Many other students may warm a seat in the public high school, but they have checked out mentally. They are getting their education at the juku, which usually operates late afternoons and evenings. Efforts to improve Japanese education are often blocked by parents. In Japan, equal education means every student anywhere in the country receives the same education regardless of individual differences.

The parent/teacher organization often opposes reforms that would take account of individual differences, such as compensatory education. Parents are unwilling to extend any extra benefits to other peoples children, while they spend a fortune on jukus to ensure that their own children can get ahead.

Jukus tend to be on the culling edge of education in Japan. They were first to use computer-assisted instructional technology on a daily basis, first to incorporate systems management into education, first to individualize and self-pace lessons.
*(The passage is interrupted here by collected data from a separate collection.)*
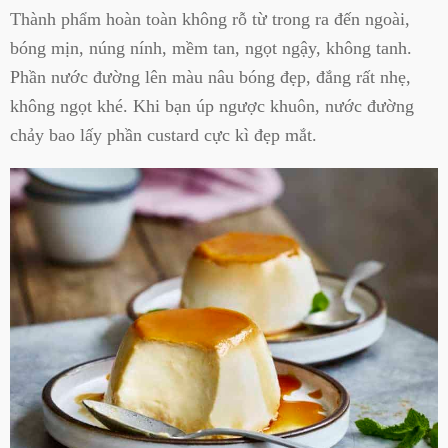
Thành phẩm hoàn toàn không rỗ từ trong ra đến ngoài,
bóng mịn, núng nính, mềm tan, ngọt ngậy, không tanh.
Phần nước đường lên màu nâu bóng đẹp, đắng rất nhẹ,
không ngọt khé. Khi bạn úp ngược khuôn, nước đường
chảy bao lấy phần custard cực kì đẹp mắt.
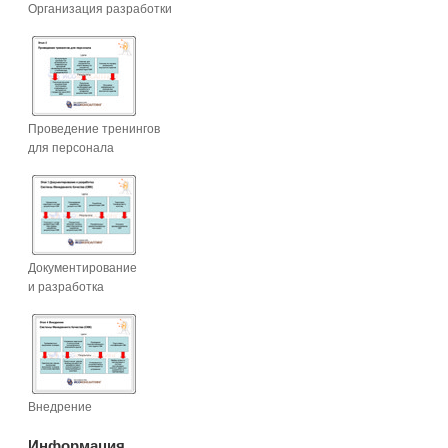
Организация разработки
Проведение тренингов
для персонала
Документирование
и разработка
Внедрение
Информация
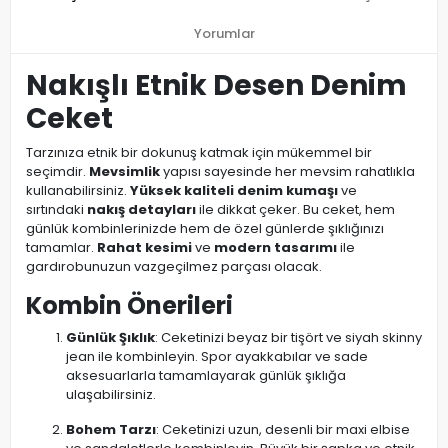
Yorumlar
Nakışlı Etnik Desen Denim
Ceket
Tarzınıza etnik bir dokunuş katmak için mükemmel bir
seçimdir.
Mevsimlik
yapısı sayesinde her mevsim rahatlıkla
kullanabilirsiniz.
Yüksek kaliteli denim kumaşı
ve
sırtındaki
nakış detayları
ile dikkat çeker. Bu ceket, hem
günlük kombinlerinizde hem de özel günlerde şıklığınızı
tamamlar.
Rahat kesimi
ve
modern tasarımı
ile
gardırobunuzun vazgeçilmez parçası olacak.
Kombin Önerileri
Günlük Şıklık
: Ceketinizi beyaz bir tişört ve siyah skinny
jean ile kombinleyin. Spor ayakkabılar ve sade
aksesuarlarla tamamlayarak günlük şıklığa
ulaşabilirsiniz.
Bohem Tarzı
: Ceketinizi uzun, desenli bir maxi elbise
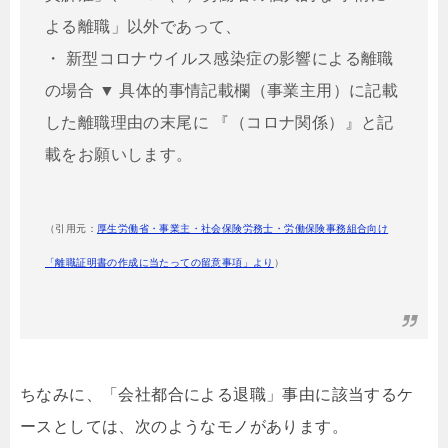
よる離職」以外であって、
・ 新型コロナウイルス感染症の影響による離職
の場合 ▼ 具体的事情記載欄（事業主⽤）に記載
した離職理由の末尾に 『（コロナ関係）』と記
載をお願いします。
（引用元：
厚生労働省・事業主・社会保険労務士・労働保険事務組合向け
「離職証明書の作成に当たっての留意事項」より
）
ちなみに、「会社都合による退職」事由に該当するケ
ースとしては、次のようなモノがあります。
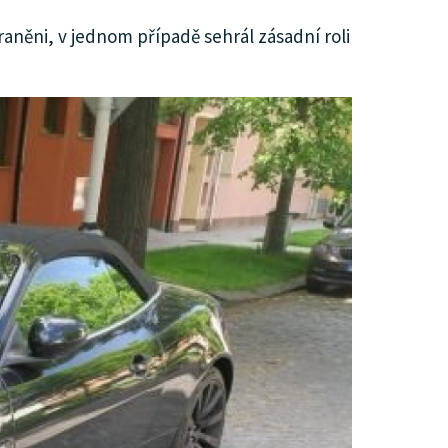
zraněni, v jednom případě sehrál zásadní roli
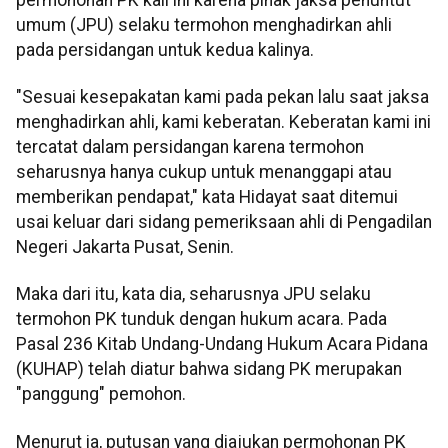
umum (JPU) selaku termohon menghadirkan ahli
pada persidangan untuk kedua kalinya.
"Sesuai kesepakatan kami pada pekan lalu saat jaksa
menghadirkan ahli, kami keberatan. Keberatan kami ini
tercatat dalam persidangan karena termohon
seharusnya hanya cukup untuk menanggapi atau
memberikan pendapat," kata Hidayat saat ditemui
usai keluar dari sidang pemeriksaan ahli di Pengadilan
Negeri Jakarta Pusat, Senin.
Maka dari itu, kata dia, seharusnya JPU selaku
termohon PK tunduk dengan hukum acara. Pada
Pasal 236 Kitab Undang-Undang Hukum Acara Pidana
(KUHAP) telah diatur bahwa sidang PK merupakan
"panggung" pemohon.
Menurut ia, putusan yang diajukan permohonan PK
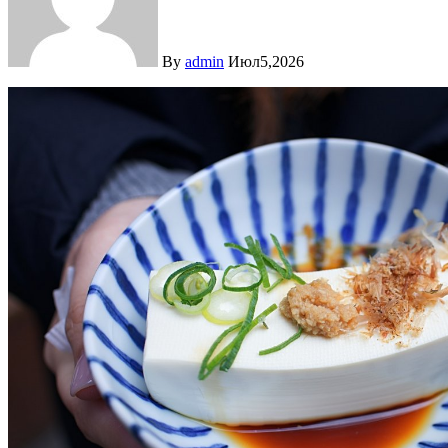
By
admin
Июл5,2026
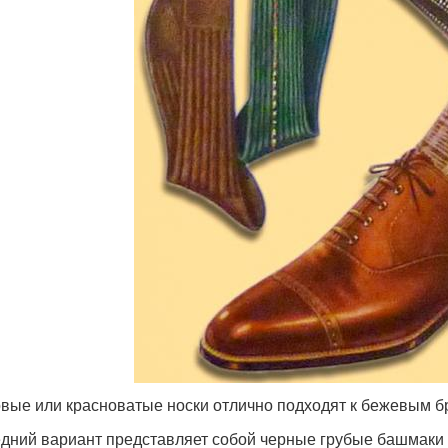
вые или красноватые носки отлично подходят к бежевым 
дний вариант представляет собой черные грубые башмаки и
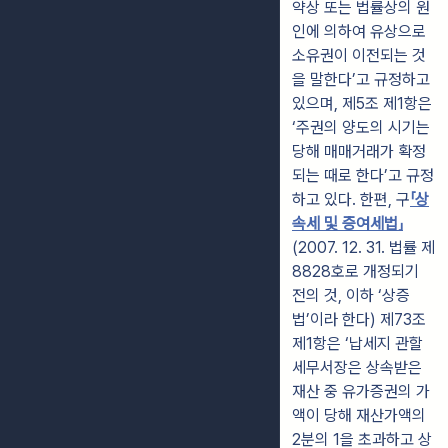
약상 또는 법률상의 원
인에 의하여 유상으로
소유권이 이전되는 것
을 말한다’고 규정하고
있으며, 제5조 제1항은
‘주권의 양도의 시기는
당해 매매거래가 확정
되는 때로 한다’고 규정
하고 있다. 한편, 구
「상
속세 및 증여세법」
(2007. 12. 31. 법률 제
8828호로 개정되기
전의 것, 이하 ‘상증
법’이라 한다) 제73조
제1항은 ‘납세지 관할
세무서장은 상속받은
재산 중 유가증권의 가
액이 당해 재산가액의
2분의 1을 초과하고 상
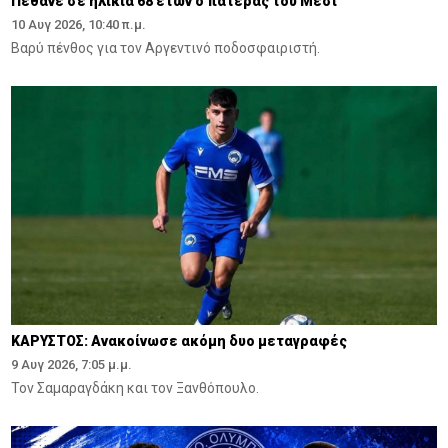
Πέθανε σε ηλικία 68 ετών ο πατέρας του Μέσι
10 Αυγ 2026, 10:40 π.μ.
Βαρύ πένθος για τον Αργεντινό ποδοσφαιριστή.
ΚΑΡΥΣΤΟΣ: Ανακοίνωσε ακόμη δυο μεταγραφές
9 Αυγ 2026, 7:05 μ.μ.
Τον Σαμαραγδάκη και τον Ξανθόπουλο.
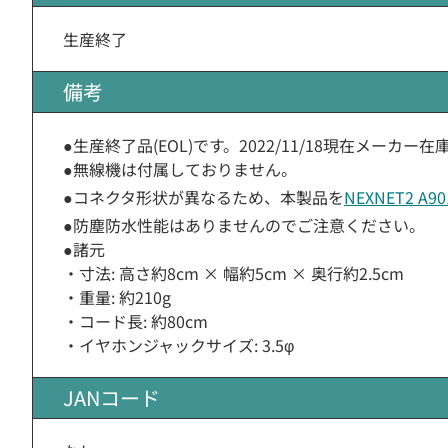
生産終了
備考
●生産終了品(EOL)です。2022/11/18現在メー
●無線機は付属しておりません。
●コネクタ形状が異なるため、本製品を
NEXNET2 A9
●防塵防水性能はありませんのでご注意ください。
●諸元
・寸法: 高さ約8cm × 幅約5cm × 奥行約2.5cm
・重量: 約210g
・コード長: 約80cm
・イヤホンジャックサイズ: 3.5φ
JANコード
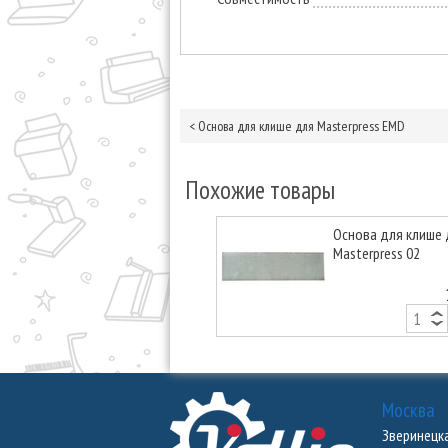
<
Основа для клише для Masterpress EMD
Похожие товары
Основа для клише 
Masterpress 02
Москва
Зверинецкая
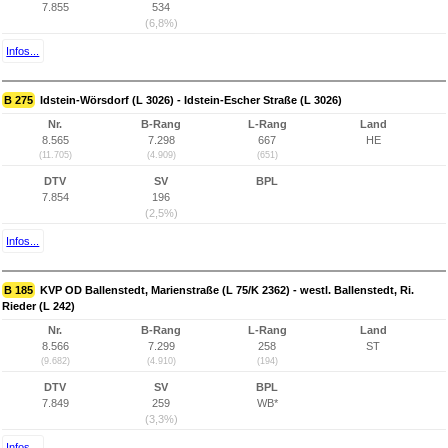
7.855
534
(6,8%)
Infos...
B 275
Idstein-Wörsdorf (L 3026) - Idstein-Escher Straße (L 3026)
Nr.
B-Rang
L-Rang
Land
8.565
7.298
667
HE
(11.705)
(4.909)
(651)
DTV
SV
BPL
7.854
196
(2,5%)
Infos...
B 185
KVP OD Ballenstedt, Marienstraße (L 75/K 2362) - westl. Ballenstedt, Ri.
Rieder (L 242)
Nr.
B-Rang
L-Rang
Land
8.566
7.299
258
ST
(9.682)
(4.910)
(194)
DTV
SV
BPL
7.849
259
WB*
(3,3%)
Infos...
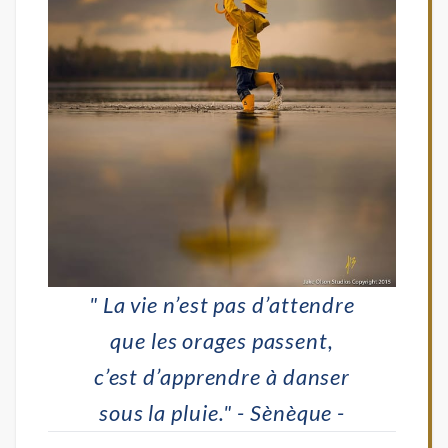
" La vie n’est pas d’attendre
que les orages passent,
c’est d’apprendre à danser
sous la pluie." - Sènèque -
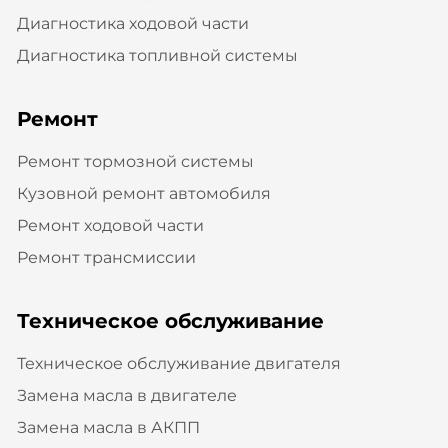
Диагностика ходовой части
Диагностика топливной системы
Ремонт
Ремонт тормозной системы
Кузовной ремонт автомобиля
Ремонт ходовой части
Ремонт трансмиссии
Техническое обслуживание
Техническое обслуживание двигателя
Замена масла в двигателе
Замена масла в АКПП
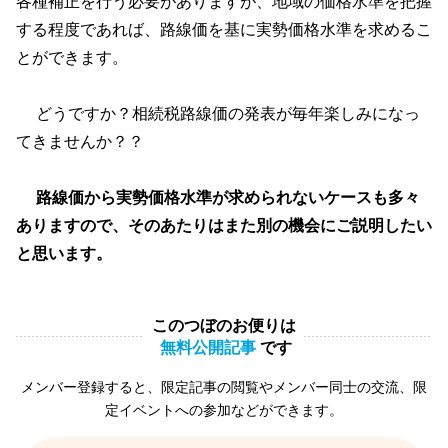
各種補正を行う必要がありますが、地域の価格水準を把握
する程度であれば、路線価を基に実勢価格水準を求めるこ
とができます。
どうですか？相続税路線価の発表が毎年楽しみになっ
てきませんか？？
路線価から実勢価格水準が求められないケースも多々
ありますので、そのあたりはまた別の機会にご説明したい
と思います。
このつぼのお便りは
無料公開記事
です
メンバー登録すると、限定記事の閲覧やメンバー同士の交流、限
定イベントへの参加などができます。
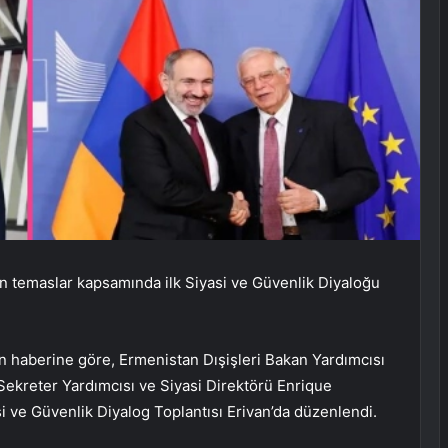
tan temaslar kapsamında ilk Siyasi ve Güvenlik Diyaloğu
n haberine göre, Ermenistan Dışişleri Bakan Yardımcısı
Sekreter Yardımcısı ve Siyasi Direktörü Enrique
 ve Güvenlik Diyalog Toplantısı Erivan’da düzenlendi.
Students not attending academic jukus often attend hobby jukus that specialize in tennis, piano, calligraphy, etc. Adult education is by and large provided by specialized jukus.

The Japanese people are always taking tests, and anyone studying almost any subject knows where he stands in comparison to every person in Japan. Therefore, jukus prosper because they meet public demand for passing tests.

Finally, students attend jukus because of profound dissatisfaction with public education and unrelenting pressure to succeed academically to scure a decent future. Americans need to pay more attention to the crucial, yet largely overlooked, role of the juku in providing Japanese people with their much-admired education.